What to work on
- 1) From the forum thread below, write out word for word the passage that begins at the words "ssh within my" and stops after the words "network with ssh?".
- 2) In the forum thread below, which tools does Hu say he always uses for file transfers?
- 3) According to the forum thread below, which protocols does cwc say he has experience with? List every one.

*** Given text ***

Please verify it works with a regular Unix shell.  Many daemons impose extra restrictions on remote users.  Refusing to follow symbolic links is a fairly popular restriction.

Also, consider replacing ftp with something secure.

----------

## cwc

 *Hu wrote:*   

> Please verify it works with a regular Unix shell.  Many daemons impose extra restrictions on remote users.  Refusing to follow symbolic links is a fairly popular restriction.
> 
> Also, consider replacing ftp with something secure.

 

ssh within my network works fine.

Now the question is?

What protocol can I use now. 

I only have experience with ftp , ssh and smb.  

How do I move files within my network with ssh?

Thanks again!

----------

## cwc

 *Hu wrote:*   

> Please verify it works with a regular Unix shell.  Many daemons impose extra restrictions on remote users.  Refusing to follow symbolic links is a fairly popular restriction.
> 
> Also, consider replacing ftp with something secure.

 

I disabled in /etc/vsftp/vsftp.conf

#chroot_list_enable=YES

And I can access the directory.  This is not a secure fix.  But for what I am doing now it will work.

I work on another connection , but until then I'll move files on my network via ftp.

Thanks Hu!

----------

## Hu

I always use scp/sftp for file transfers.  The security may be overkill on some LAN environments, but it has the significant convenience that it is a native part of net-misc/openssh, so once ssh works, the other support is free.

----------

*** End of Given text ***
*** Supplied material ***

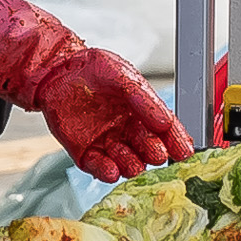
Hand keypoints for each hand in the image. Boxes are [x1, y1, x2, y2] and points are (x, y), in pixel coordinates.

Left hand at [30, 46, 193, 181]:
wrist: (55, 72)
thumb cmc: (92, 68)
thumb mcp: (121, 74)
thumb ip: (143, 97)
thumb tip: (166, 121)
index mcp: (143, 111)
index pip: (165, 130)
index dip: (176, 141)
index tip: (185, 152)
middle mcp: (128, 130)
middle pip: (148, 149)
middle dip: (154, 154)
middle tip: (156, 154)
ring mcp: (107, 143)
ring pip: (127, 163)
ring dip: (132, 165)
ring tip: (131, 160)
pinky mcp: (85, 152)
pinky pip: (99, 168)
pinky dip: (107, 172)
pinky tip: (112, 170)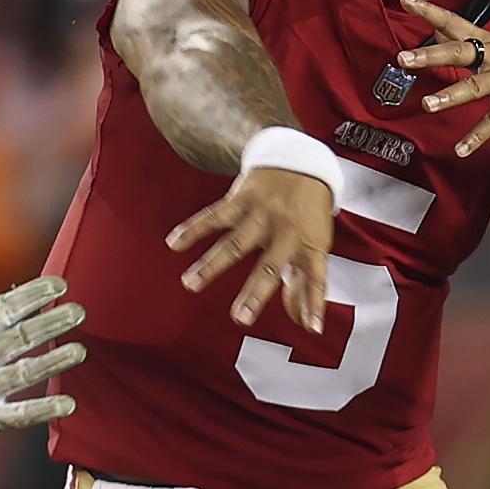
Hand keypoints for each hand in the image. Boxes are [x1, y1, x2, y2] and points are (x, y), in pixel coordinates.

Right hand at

*** End of Supplied material ***
*** Supplied material ***

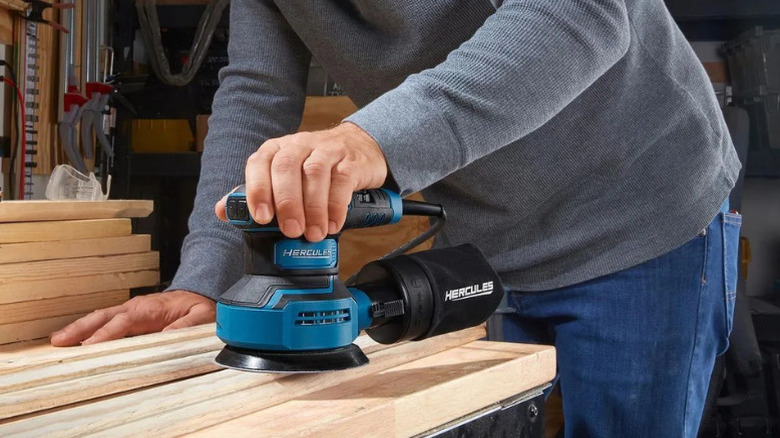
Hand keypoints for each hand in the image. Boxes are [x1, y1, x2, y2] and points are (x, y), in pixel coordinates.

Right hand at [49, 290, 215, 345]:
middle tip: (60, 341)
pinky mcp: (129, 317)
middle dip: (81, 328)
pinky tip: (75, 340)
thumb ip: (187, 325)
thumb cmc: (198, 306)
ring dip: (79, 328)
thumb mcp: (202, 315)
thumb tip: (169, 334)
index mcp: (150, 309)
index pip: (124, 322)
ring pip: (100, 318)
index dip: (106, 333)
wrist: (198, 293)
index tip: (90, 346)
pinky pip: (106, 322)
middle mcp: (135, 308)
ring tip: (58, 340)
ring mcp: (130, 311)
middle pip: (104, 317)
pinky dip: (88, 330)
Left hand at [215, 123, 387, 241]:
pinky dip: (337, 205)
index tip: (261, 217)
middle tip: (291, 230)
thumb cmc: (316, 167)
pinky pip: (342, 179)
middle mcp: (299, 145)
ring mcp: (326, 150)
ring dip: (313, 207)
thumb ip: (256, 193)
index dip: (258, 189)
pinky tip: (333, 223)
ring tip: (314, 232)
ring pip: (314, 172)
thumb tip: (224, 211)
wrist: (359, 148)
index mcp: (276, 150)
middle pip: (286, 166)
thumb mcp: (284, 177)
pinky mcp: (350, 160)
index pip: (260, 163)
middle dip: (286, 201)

*** End of Supplied material ***
*** Supplied material ***

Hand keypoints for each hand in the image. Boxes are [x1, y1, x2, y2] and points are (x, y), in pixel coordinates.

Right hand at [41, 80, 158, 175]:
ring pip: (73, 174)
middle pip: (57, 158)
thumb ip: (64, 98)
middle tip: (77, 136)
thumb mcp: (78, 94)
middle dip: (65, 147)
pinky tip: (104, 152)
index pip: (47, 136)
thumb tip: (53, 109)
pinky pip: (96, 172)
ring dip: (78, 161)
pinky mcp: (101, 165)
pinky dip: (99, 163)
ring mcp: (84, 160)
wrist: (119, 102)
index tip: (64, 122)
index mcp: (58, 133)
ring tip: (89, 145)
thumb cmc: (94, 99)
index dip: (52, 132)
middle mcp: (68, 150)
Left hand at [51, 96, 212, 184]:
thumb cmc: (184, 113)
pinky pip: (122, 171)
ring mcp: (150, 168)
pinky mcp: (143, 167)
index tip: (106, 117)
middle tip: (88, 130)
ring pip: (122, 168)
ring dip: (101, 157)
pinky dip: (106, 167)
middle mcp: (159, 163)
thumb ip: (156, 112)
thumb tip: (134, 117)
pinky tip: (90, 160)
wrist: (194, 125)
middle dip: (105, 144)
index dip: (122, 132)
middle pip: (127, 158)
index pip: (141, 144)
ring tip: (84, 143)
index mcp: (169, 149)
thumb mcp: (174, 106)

*** End of Supplied material ***

Response list
- 1)
ssh within my network works fine.

Now the question is?

What protocol can I use now. 

I only have experience with ftp , ssh and smb.  

How do I move files within my network with ssh?

- 2) scp/sftp

- 3) ftp, ssh, smb